Back to

A Simple Yak

I’ve been waiting for a perfectly “Yak-worthy” moment for a few weeks now – a moment where something out of the ordinary happens (by “ordinary” I mean this new ordinary, my life in Varanasi, which I never imagined I could get used to), something quintessentially “Indian,” whatever that means, from which I can extract some pearl of meaning or understanding, or which I can use to symbolize my evolution as a Dragons student, world traveler, and eighteen-year-old far from home – perhaps some bizarre encounter with a cow on the street (I’ve had a few), or an enlightening conversation with my homestay family, or an instance of frustration with a rickshaw driver that teaches me a lesson about patience, or maybe even a run-in with an angry monkey.
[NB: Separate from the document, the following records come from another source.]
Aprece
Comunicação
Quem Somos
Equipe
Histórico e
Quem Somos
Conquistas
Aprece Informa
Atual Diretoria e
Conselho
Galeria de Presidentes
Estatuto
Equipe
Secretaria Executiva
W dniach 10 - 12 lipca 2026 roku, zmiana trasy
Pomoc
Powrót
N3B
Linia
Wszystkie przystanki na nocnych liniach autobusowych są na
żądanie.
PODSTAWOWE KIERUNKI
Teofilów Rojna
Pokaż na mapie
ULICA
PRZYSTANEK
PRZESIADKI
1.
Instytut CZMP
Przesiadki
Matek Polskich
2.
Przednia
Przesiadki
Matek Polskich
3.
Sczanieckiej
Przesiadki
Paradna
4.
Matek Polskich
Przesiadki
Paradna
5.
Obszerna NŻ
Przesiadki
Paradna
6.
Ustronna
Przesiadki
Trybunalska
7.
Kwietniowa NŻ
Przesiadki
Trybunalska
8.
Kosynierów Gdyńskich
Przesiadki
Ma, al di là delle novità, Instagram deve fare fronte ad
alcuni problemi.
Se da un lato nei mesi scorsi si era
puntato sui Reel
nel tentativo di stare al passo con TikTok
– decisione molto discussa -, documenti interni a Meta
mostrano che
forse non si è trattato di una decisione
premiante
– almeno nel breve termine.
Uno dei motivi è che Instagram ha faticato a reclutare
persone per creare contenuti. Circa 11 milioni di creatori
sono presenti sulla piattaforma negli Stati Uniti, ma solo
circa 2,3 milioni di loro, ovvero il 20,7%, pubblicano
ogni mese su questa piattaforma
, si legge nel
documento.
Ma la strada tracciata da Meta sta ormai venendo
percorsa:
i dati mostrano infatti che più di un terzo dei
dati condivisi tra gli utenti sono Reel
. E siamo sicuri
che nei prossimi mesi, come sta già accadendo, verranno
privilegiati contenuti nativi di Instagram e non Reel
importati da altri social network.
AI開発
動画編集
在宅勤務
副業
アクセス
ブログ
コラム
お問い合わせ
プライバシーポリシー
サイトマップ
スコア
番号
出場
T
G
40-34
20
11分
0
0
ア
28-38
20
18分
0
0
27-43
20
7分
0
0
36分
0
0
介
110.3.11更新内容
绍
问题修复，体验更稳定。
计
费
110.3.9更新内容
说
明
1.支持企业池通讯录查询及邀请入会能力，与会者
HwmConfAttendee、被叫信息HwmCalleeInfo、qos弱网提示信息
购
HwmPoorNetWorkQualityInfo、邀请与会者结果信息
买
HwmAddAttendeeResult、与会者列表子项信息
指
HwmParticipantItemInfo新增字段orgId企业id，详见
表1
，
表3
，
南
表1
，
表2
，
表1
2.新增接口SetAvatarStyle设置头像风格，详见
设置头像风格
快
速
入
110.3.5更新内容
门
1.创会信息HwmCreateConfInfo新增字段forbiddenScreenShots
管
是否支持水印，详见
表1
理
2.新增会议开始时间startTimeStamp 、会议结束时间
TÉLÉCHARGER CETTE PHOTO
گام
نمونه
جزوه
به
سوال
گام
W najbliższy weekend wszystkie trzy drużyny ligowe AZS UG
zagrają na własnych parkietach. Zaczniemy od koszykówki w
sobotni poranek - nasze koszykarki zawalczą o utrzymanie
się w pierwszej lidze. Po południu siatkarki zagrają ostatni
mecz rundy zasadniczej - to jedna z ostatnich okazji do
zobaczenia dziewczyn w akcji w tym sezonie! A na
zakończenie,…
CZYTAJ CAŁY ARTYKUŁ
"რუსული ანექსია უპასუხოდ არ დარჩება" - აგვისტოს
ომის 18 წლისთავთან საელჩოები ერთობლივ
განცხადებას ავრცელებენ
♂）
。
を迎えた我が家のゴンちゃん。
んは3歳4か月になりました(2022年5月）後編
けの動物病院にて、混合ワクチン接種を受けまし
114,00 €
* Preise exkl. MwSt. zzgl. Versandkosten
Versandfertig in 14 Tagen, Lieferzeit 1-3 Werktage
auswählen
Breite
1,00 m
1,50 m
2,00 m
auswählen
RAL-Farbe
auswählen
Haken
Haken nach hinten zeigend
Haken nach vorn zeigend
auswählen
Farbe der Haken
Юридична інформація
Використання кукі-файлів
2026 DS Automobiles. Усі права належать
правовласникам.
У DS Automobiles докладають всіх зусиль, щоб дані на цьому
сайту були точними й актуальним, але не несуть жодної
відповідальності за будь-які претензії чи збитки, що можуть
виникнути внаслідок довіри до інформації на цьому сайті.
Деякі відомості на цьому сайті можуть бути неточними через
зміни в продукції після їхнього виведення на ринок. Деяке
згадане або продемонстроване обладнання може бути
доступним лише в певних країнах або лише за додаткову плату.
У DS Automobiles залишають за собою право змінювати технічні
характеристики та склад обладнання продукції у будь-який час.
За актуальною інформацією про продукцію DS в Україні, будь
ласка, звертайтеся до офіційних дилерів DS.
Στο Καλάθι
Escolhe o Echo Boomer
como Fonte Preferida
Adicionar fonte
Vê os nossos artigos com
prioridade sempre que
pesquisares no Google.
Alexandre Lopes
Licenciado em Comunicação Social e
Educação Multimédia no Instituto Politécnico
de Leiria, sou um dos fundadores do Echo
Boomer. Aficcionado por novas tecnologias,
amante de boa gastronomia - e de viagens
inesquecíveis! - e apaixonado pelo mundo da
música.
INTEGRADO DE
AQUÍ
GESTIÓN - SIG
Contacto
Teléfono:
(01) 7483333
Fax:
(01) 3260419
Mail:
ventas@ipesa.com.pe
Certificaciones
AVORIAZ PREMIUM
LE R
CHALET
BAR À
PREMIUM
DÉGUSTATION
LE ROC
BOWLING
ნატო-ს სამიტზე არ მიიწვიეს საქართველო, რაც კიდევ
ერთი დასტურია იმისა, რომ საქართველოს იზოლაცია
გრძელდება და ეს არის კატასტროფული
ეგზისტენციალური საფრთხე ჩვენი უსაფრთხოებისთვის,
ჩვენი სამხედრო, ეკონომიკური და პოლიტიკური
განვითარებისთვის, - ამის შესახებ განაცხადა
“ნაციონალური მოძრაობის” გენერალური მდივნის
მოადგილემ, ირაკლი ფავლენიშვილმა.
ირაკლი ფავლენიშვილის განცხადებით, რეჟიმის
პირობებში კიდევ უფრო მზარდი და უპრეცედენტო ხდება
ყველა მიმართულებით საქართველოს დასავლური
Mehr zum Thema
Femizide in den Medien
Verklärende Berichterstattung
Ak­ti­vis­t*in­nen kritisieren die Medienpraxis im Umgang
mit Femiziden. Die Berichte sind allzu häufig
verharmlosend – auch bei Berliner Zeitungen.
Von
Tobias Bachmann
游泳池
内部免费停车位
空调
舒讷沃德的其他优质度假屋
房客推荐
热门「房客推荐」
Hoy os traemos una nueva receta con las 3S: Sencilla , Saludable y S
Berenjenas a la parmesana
I have been waiting to be struck by some greater realization about the world I inhabit but when the time came to write a Yak, no such moment came to mind.

I’ll instead share a much simpler moment: on a hot Sunday afternoon, I sat alone by the open window at quiet Aum Cafe, sipping tea and writing a letter home, the bustling city’s motorcycle and rickshaw honking far enough in the distance, my only disturbance the occasional moo of a cow in the alley below. I was relieved by the calmness in the air. Peace like that is rare in this city. Much of my time here has felt chaotic and fast-paced as I push myself to explore and experience as much as I can. I am learning, however, that I can slow down and find some peace; I just have to decide to take a deep breath, maybe chant an “aum” or two, and seek it out for myself. This lesson is much less exciting than a monkey attack, but important nonetheless.